# Task data
════════════════

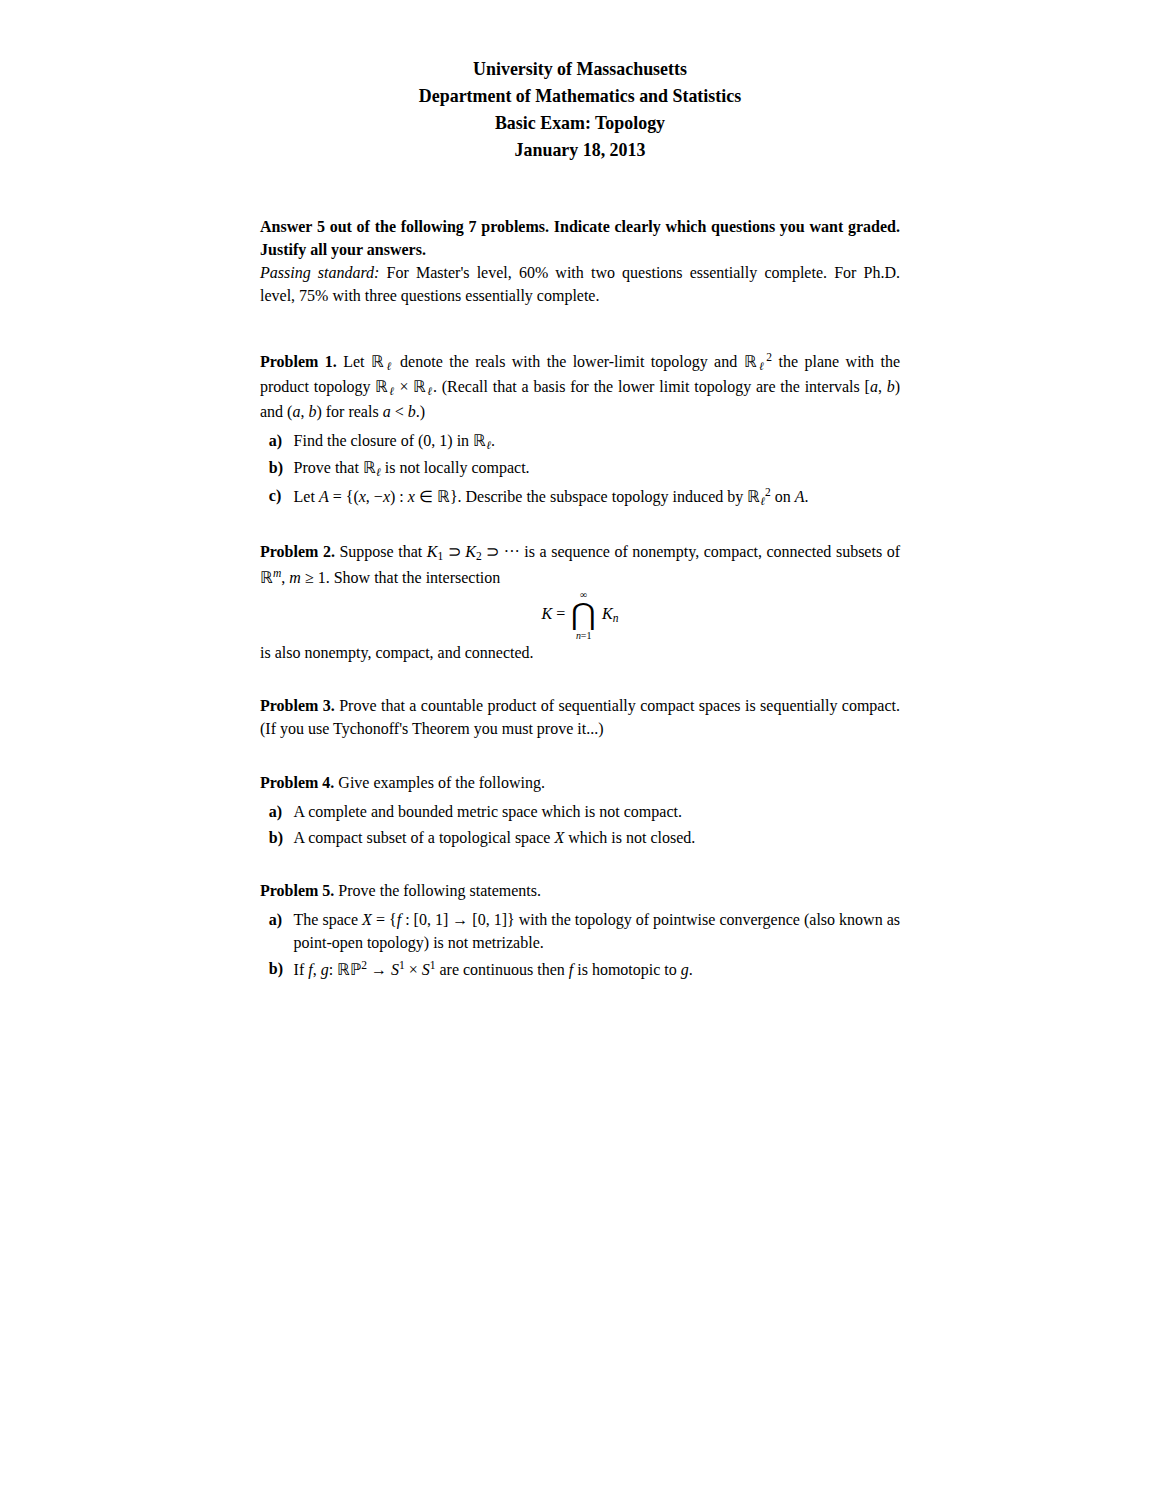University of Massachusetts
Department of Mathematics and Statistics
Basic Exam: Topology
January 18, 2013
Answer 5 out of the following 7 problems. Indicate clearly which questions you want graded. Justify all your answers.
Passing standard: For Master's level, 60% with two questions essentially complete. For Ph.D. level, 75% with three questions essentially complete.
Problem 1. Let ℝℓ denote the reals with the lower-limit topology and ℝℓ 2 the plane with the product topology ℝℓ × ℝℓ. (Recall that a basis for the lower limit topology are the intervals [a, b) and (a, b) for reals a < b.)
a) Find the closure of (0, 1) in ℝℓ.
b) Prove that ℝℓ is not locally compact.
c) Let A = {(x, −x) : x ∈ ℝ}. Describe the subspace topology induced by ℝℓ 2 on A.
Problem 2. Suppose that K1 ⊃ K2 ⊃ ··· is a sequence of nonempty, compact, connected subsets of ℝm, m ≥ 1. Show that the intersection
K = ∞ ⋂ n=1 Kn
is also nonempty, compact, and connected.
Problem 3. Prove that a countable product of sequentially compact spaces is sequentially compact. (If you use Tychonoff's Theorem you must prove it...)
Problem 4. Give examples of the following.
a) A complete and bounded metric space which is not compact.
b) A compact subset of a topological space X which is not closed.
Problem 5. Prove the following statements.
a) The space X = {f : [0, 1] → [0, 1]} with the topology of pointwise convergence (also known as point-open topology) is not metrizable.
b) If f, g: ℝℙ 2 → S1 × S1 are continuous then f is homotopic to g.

════════════════

# What you should do
Copy nothing except the lines from the one with "K = ∞ ⋂ n=1 Kn" through the end of the records; keep each exactly as it appears, first and last included.

# Output below
K = ∞ ⋂ n=1 Kn
is also nonempty, compact, and connected.
Problem 3. Prove that a countable product of sequentially compact spaces is sequentially compact. (If you use Tychonoff's Theorem you must prove it...)
Problem 4. Give examples of the following.
a) A complete and bounded metric space which is not compact.
b) A compact subset of a topological space X which is not closed.
Problem 5. Prove the following statements.
a) The space X = {f : [0, 1] → [0, 1]} with the topology of pointwise convergence (also known as point-open topology) is not metrizable.
b) If f, g: ℝℙ 2 → S1 × S1 are continuous then f is homotopic to g.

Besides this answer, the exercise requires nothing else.